Start of DATA FOR PROCESSING
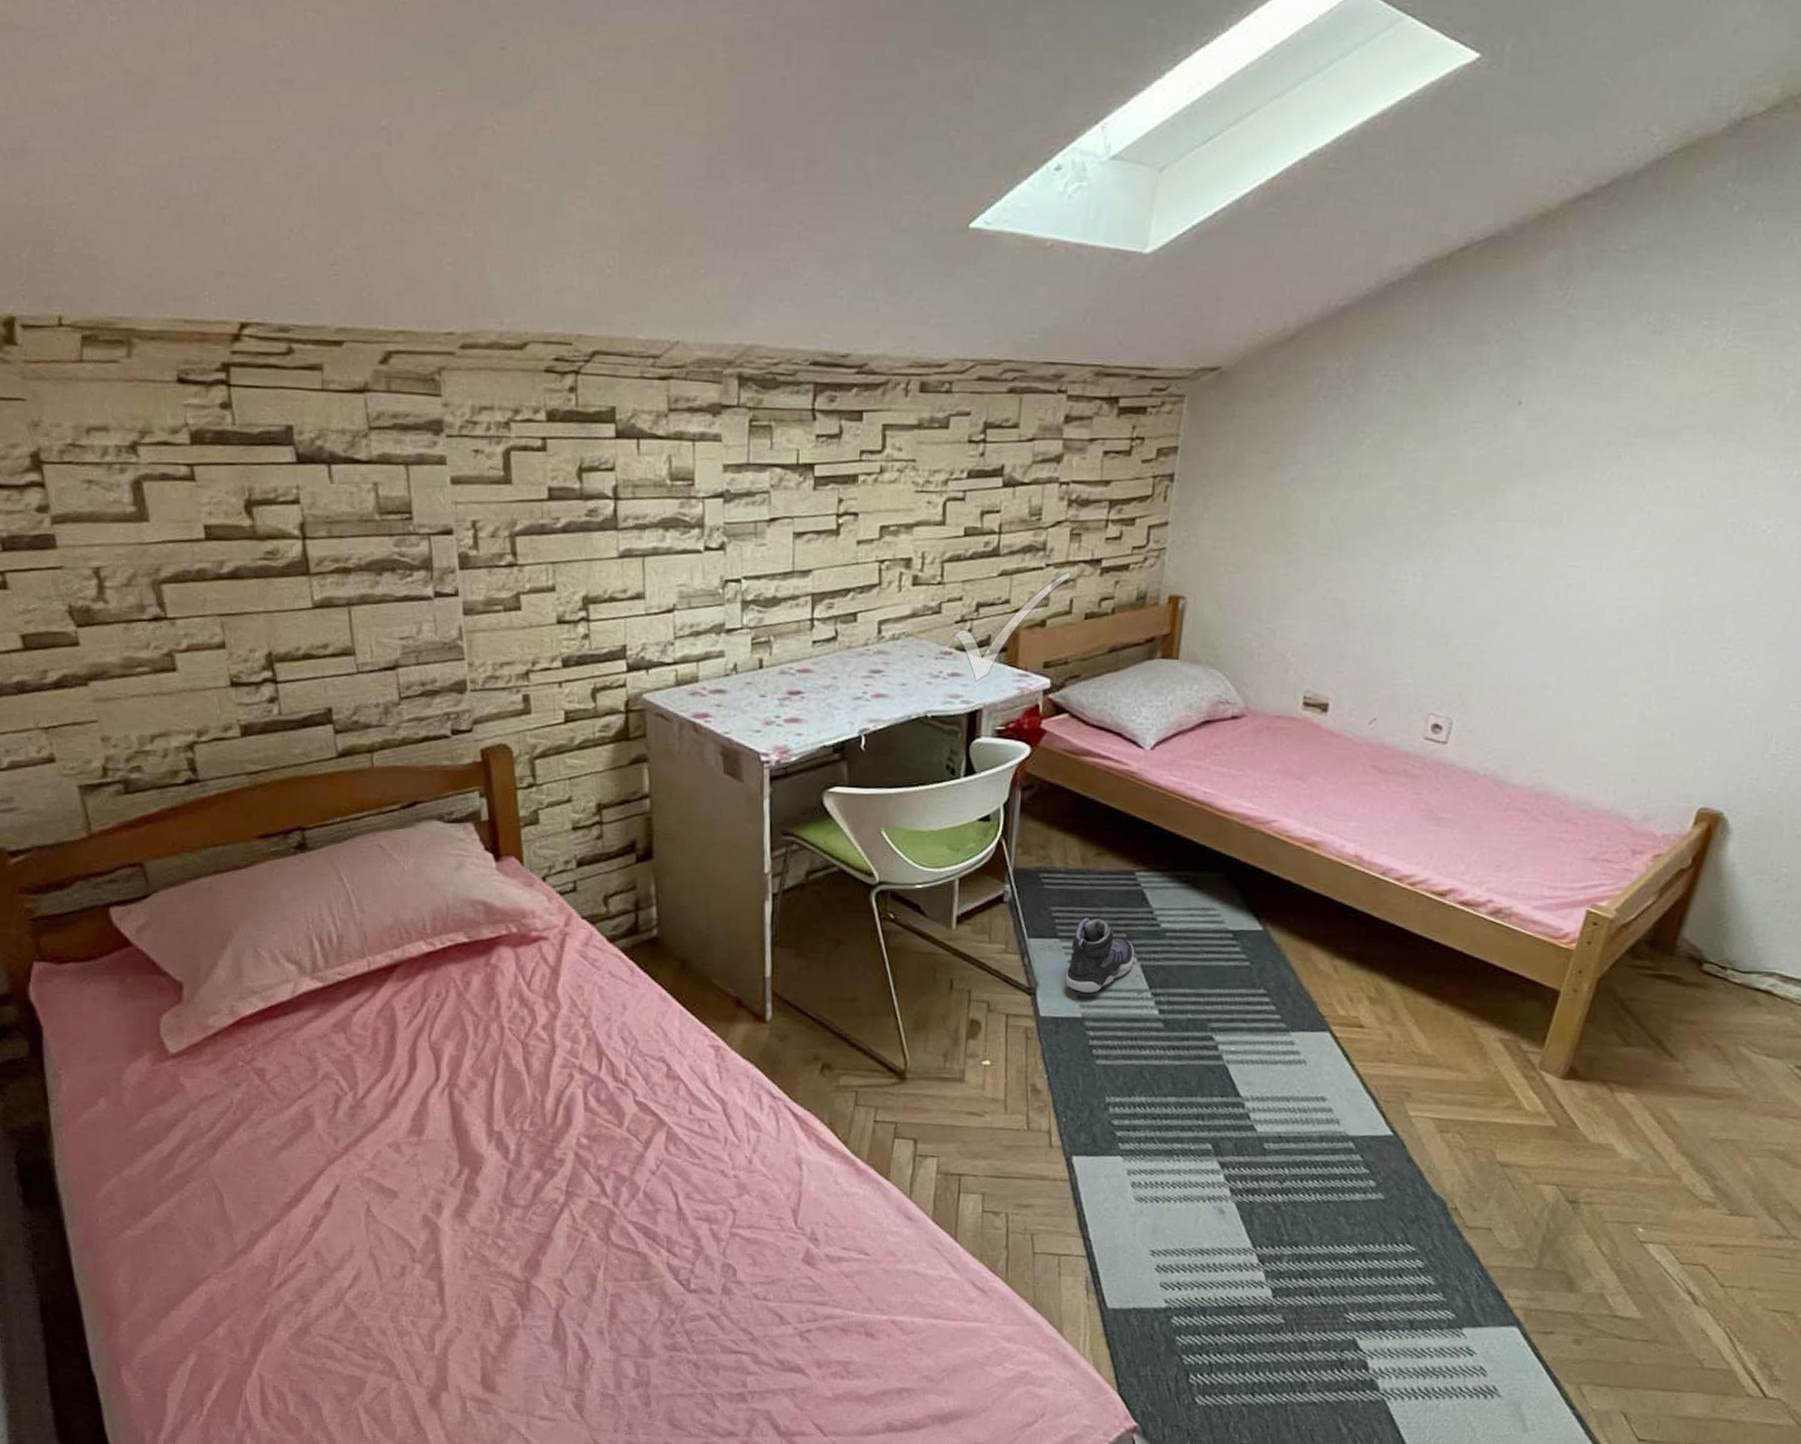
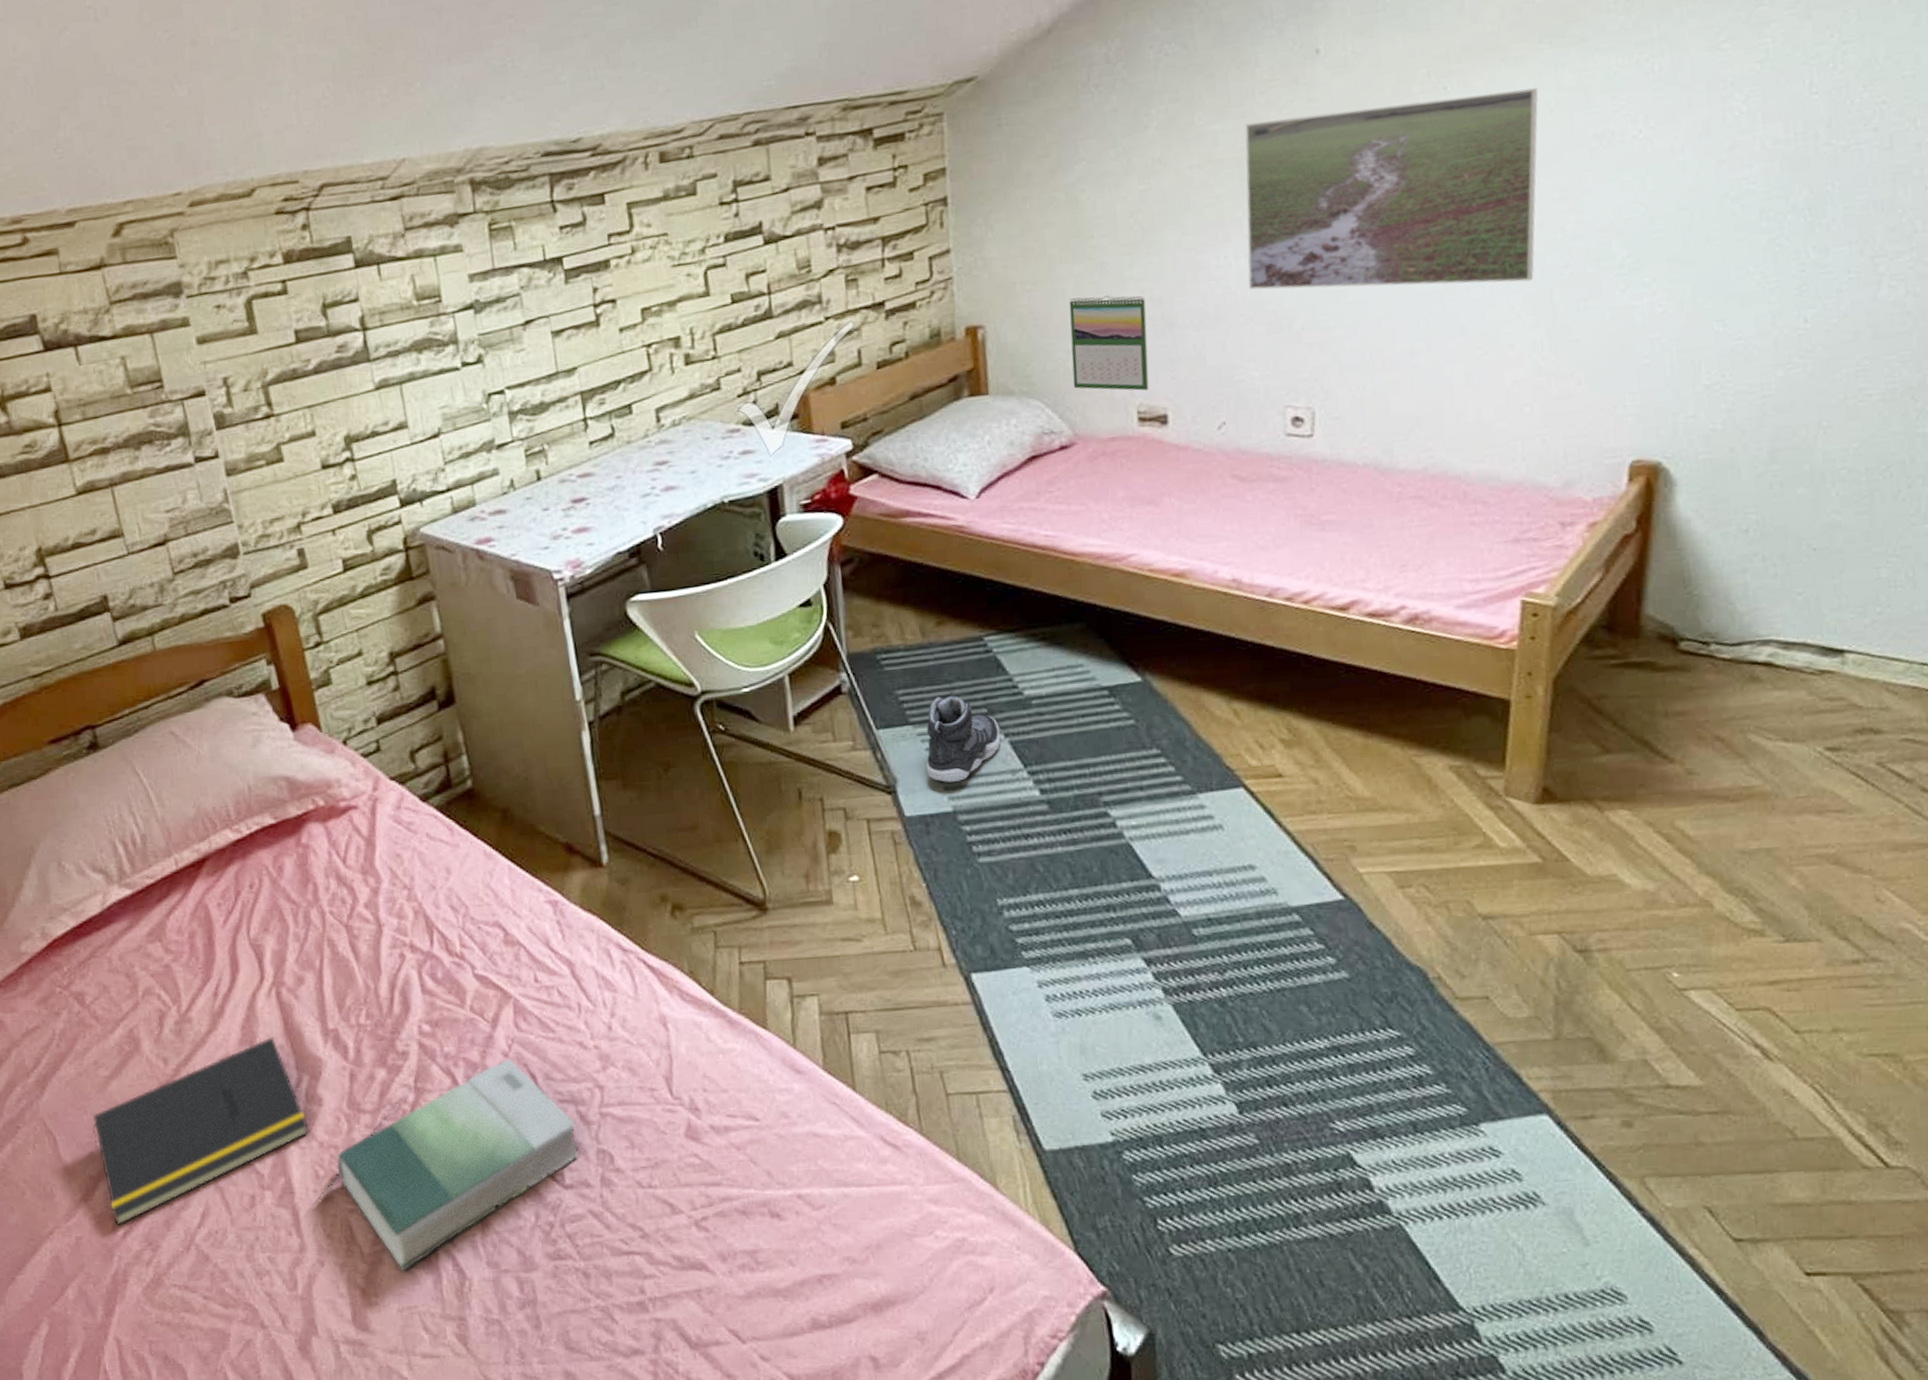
notepad: none [259,1131,463,1279] -> present [92,1037,309,1226]
book: none [485,1176,708,1347] -> present [336,1058,579,1273]
calendar: none [1253,586,1330,679] -> present [1069,295,1149,391]
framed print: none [1419,457,1696,640] -> present [1245,88,1539,290]

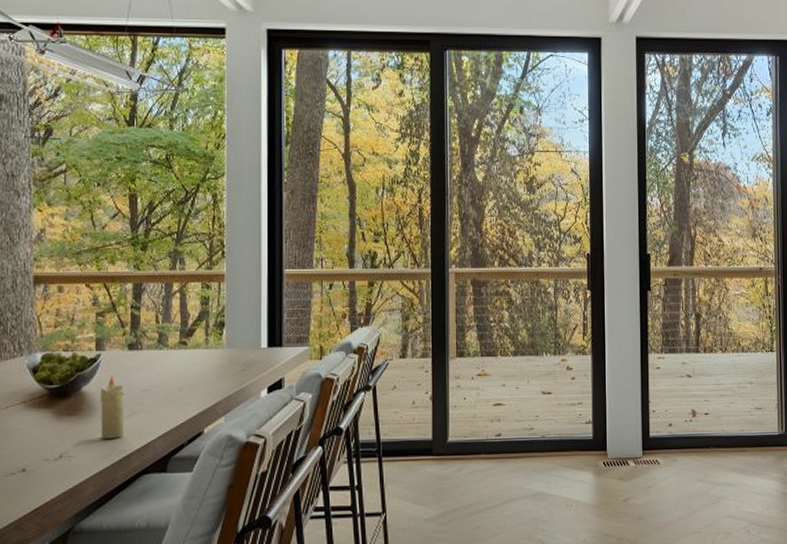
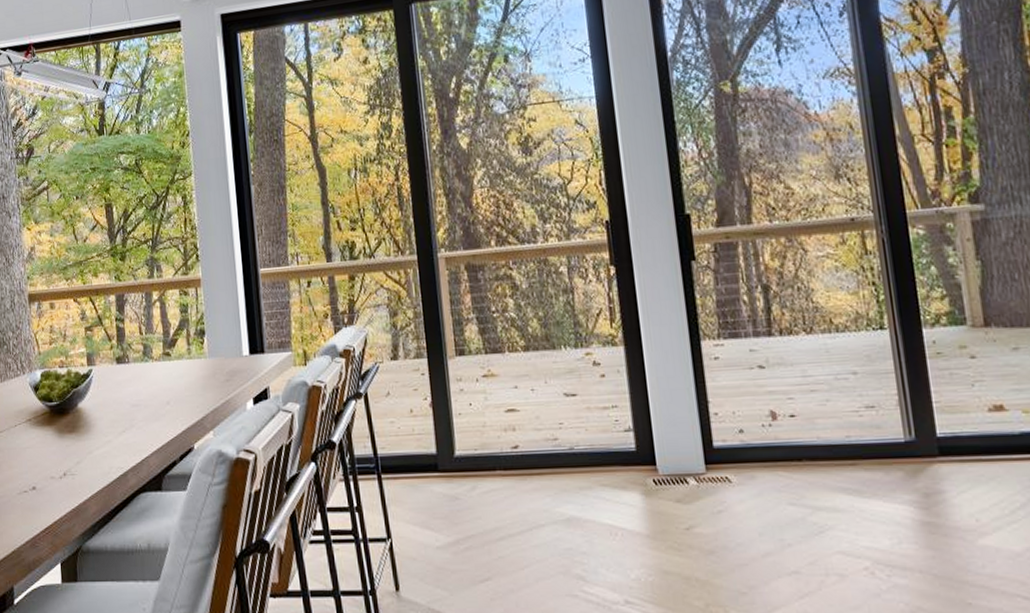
candle: present [100,376,125,439] -> none [94,391,119,456]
End of DATA FOR PROCESSING
TASK TO COMPLETE. Please transcribe exactly the lines from the one containing "book: none [485,1176,708,1347]" through the last line of the records above, both included, and leave out every picture.

RESPONSE BELOW.
book: none [485,1176,708,1347] -> present [336,1058,579,1273]
calendar: none [1253,586,1330,679] -> present [1069,295,1149,391]
framed print: none [1419,457,1696,640] -> present [1245,88,1539,290]

candle: present [100,376,125,439] -> none [94,391,119,456]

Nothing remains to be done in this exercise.